In the age of social media, influence has become performative. Visibility often precedes substance. Yet in translation and localization, influence remains quieter and arguably more profound.

When a term is standardized across markets, when inclusive language policies are adopted, when a machine translation engine shifts industry workflows, influence is at work. It may not trend, but it transforms.

As language professionals, we participate in a constant exchange of influence. We are influenced by source texts, by clients, by cultural norms. In turn, we influence how ideas circulate across borders. A single lexical choice can shape public perception. A mistranslation can inflame tensions; a sensitive rendering can foster understanding.

The cosmological metaphor still applies. Influence flows. It is often invisible. It can nourish or distort. It can be benign, catalytic, or destructive.

Perhaps the question for our industry is not who has influence, but how we conceptualize and steward it. Are we merely amplifying signals within algorithms, or are we shaping discourse across cultures with deliberation and care?

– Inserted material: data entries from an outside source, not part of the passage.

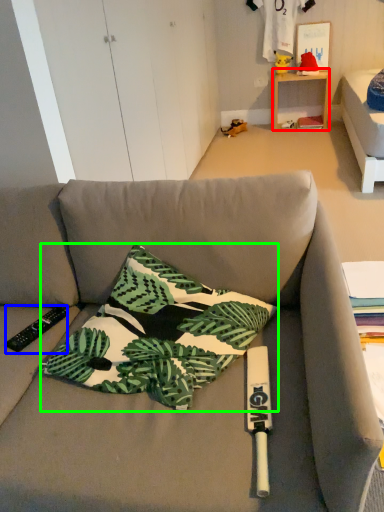
Question: Based on their relative distances, which object is nearer to table (highlighted by a red box)? Choose from remote control (highlighted by a blue box) and pillow (highlighted by a green box).

Choices:
 (A) remote control
 (B) pillow

Answer: (B)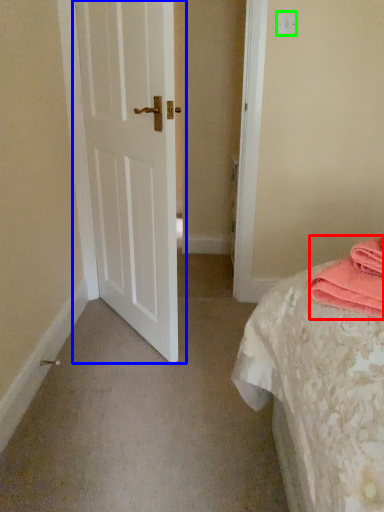
Question: Which object is positioned closest to material (highlighted by a red box)? Select from door (highlighted by a blue box) and light switch (highlighted by a green box).

Choices:
 (A) door
 (B) light switch

Answer: (A)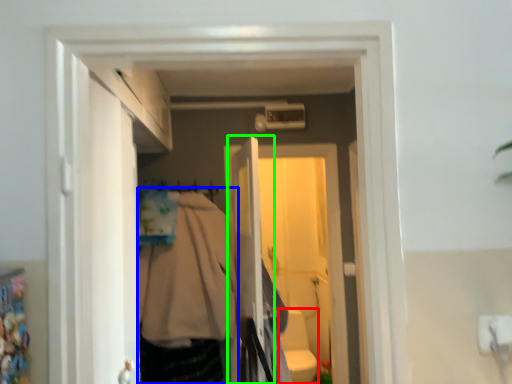
Question: Which object is positioned closest to toilet bowl (highlighted by a red box)? Select from clothing (highlighted by a blue box) and screen door (highlighted by a green box).

Choices:
 (A) clothing
 (B) screen door

Answer: (A)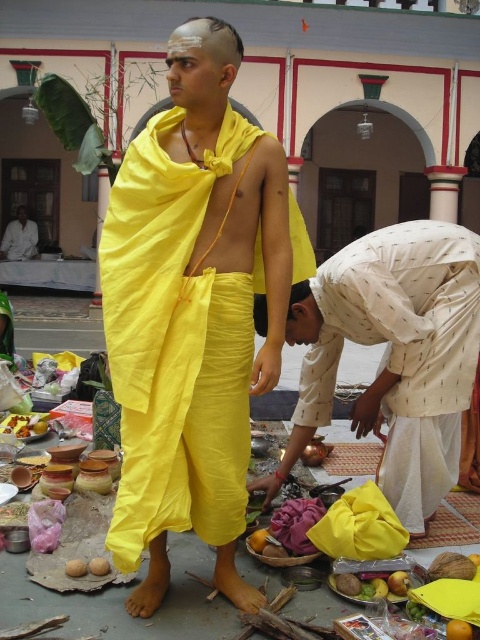
Identify the location of white dotted fabric at lower right. (403, 349).

Who is more forward, (322,388) or (359,588)?

Point (359,588)

Where is `white dotted fabric at lower right`? Image resolution: width=480 pixels, height=640 pixels. white dotted fabric at lower right is located at coordinates (403, 349).

Is yellow cloth at center behind smooth brown coconut at lower center?

No, yellow cloth at center is in front of smooth brown coconut at lower center.

The image size is (480, 640). Identify the location of yellow cloth at center. (192, 310).

Does point (220, 115) lie in front of point (351, 582)?

No, it is not.

In order to click on yellow cloth at center in this screenshot , I will do `click(192, 310)`.

Between point (338, 586) and point (466, 628), which one is positioned behind?

The point (338, 586) is behind.

Is point (334, 579) positioned behind point (459, 632)?

Yes, it is behind point (459, 632).

Who is more forward, (358, 593) or (472, 632)?

Positioned in front is point (472, 632).

The height and width of the screenshot is (640, 480). What are the coordinates of `smooth brown coconut at lower center` in the screenshot? It's located at (348, 582).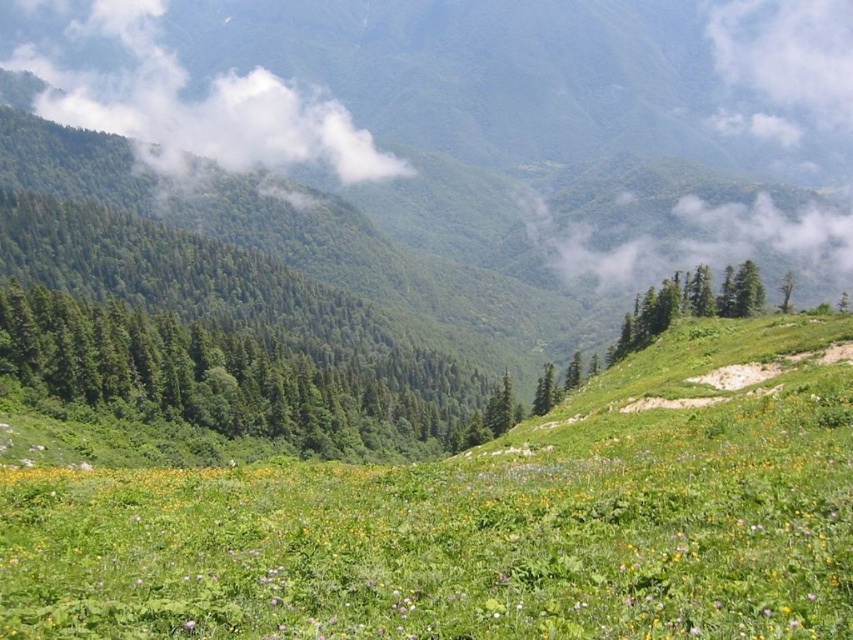
Does point (331, 154) come farther from viewer compared to point (788, 269)?

Yes, point (331, 154) is behind point (788, 269).

Between point (160, 45) and point (791, 291), which one is positioned in front?

Point (791, 291) is in front.

Where is `white fluffy cloud at upper left`? This screenshot has height=640, width=853. white fluffy cloud at upper left is located at coordinates (199, 104).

In the end, influence is less about follower counts and more about resonance. In Mandarin, remember, it is shadow and echo. In Latin, it is a flowing in. In our field, it is the quiet current that carries meaning from one linguistic shore to another, leaving its trace long after the metrics have faded.

Ewandro Magalhães is a conference interpreter, former chief interpreter in the United Nations system, interpreter trainer, and language technology advocate. He is a TEDx speaker and the author of three books, including The Language Game.